As Lewis explains it, the foot is a compressed spring of potential energy; when the Lisfranc ligament is ruptured "the spring is sprung."
It's difficult to rewind the spring, so to speak, which affects the explosiveness needed to sprint, jump and cut. To repair the injury, a surgeon must realign all of the bones and ligaments — a tricky business — and immobilize the foot for three months.
"Part of it (foot performance) will never come back," says Lewis. "You can't bring the arch all the way back up. It's like having brain surgery. If you poke around in there, it's not going to be the same. It's a delicate, complex ligament."
Lewis, who has been doing pregame radio work for KSL broadcasts of BYU football games, spent the first few months cycling and running on a treadmill in a pool at BYU and submitting to hours of rehab at a Provo hospital. Last week, he rode to the top of Big Cottonwood Canyon with Lee Johnson, the former BYU and NFL kicker. He is now able to run.
As for the future, Lewis says, "My role as a tight end requires me to be fast and run good routes and get open and block well and have power. If I can't get that pop in my foot, if I can't cut and run fast, there's no way I can play football. I can tell there's a difference. I can't get to full speed yet, try as I might. As much as I'd like to be out there, in reality there is no way."

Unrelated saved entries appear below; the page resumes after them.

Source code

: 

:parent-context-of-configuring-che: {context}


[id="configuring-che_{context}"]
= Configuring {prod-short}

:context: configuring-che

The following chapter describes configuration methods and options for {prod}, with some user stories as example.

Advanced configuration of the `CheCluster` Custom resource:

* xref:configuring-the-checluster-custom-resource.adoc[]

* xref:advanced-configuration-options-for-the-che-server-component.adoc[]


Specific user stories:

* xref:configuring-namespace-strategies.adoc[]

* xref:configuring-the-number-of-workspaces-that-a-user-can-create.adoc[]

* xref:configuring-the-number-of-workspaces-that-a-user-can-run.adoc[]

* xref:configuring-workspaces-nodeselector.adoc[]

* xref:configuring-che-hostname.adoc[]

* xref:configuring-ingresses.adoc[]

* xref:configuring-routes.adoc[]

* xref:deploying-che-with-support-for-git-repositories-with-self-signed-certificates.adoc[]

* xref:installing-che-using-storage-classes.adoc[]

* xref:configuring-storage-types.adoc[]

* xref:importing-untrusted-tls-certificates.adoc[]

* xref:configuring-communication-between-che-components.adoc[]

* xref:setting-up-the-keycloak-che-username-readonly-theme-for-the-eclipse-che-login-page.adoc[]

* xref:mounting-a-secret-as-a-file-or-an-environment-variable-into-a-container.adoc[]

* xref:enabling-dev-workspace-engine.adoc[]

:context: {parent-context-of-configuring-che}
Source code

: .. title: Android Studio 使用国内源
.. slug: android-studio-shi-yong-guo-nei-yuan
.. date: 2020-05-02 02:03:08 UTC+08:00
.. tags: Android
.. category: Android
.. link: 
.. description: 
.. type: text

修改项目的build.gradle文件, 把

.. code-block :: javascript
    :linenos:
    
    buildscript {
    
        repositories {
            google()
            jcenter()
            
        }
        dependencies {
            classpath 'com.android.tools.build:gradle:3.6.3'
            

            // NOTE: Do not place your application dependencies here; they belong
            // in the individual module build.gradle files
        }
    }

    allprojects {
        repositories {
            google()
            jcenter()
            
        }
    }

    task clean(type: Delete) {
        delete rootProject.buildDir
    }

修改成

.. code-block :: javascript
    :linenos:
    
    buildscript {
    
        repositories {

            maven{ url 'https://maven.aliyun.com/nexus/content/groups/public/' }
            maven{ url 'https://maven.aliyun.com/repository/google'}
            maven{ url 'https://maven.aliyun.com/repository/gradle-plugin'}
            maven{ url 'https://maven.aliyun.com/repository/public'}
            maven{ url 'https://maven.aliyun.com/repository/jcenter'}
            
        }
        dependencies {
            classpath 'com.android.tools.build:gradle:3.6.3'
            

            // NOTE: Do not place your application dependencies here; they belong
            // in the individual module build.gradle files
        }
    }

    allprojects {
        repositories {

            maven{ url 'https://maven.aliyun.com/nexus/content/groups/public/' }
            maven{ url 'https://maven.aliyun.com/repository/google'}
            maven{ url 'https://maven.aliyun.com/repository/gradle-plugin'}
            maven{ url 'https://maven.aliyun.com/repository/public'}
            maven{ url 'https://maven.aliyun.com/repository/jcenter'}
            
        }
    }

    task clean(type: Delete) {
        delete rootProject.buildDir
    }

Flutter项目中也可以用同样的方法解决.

The foot is still painful. Doctors have told Lewis it might hurt for the rest of his life. But the famously upbeat, optimistic Lewis says, "it takes a lot more than a Lisfranc injury to get me discouraged. It's fun for me to have something to go after. I like the challenge. To be back in Utah in the fall and ride a bike in the canyon when the leaves are changing and to be with my kids, I wouldn't trade anything. I haven't had a down moment."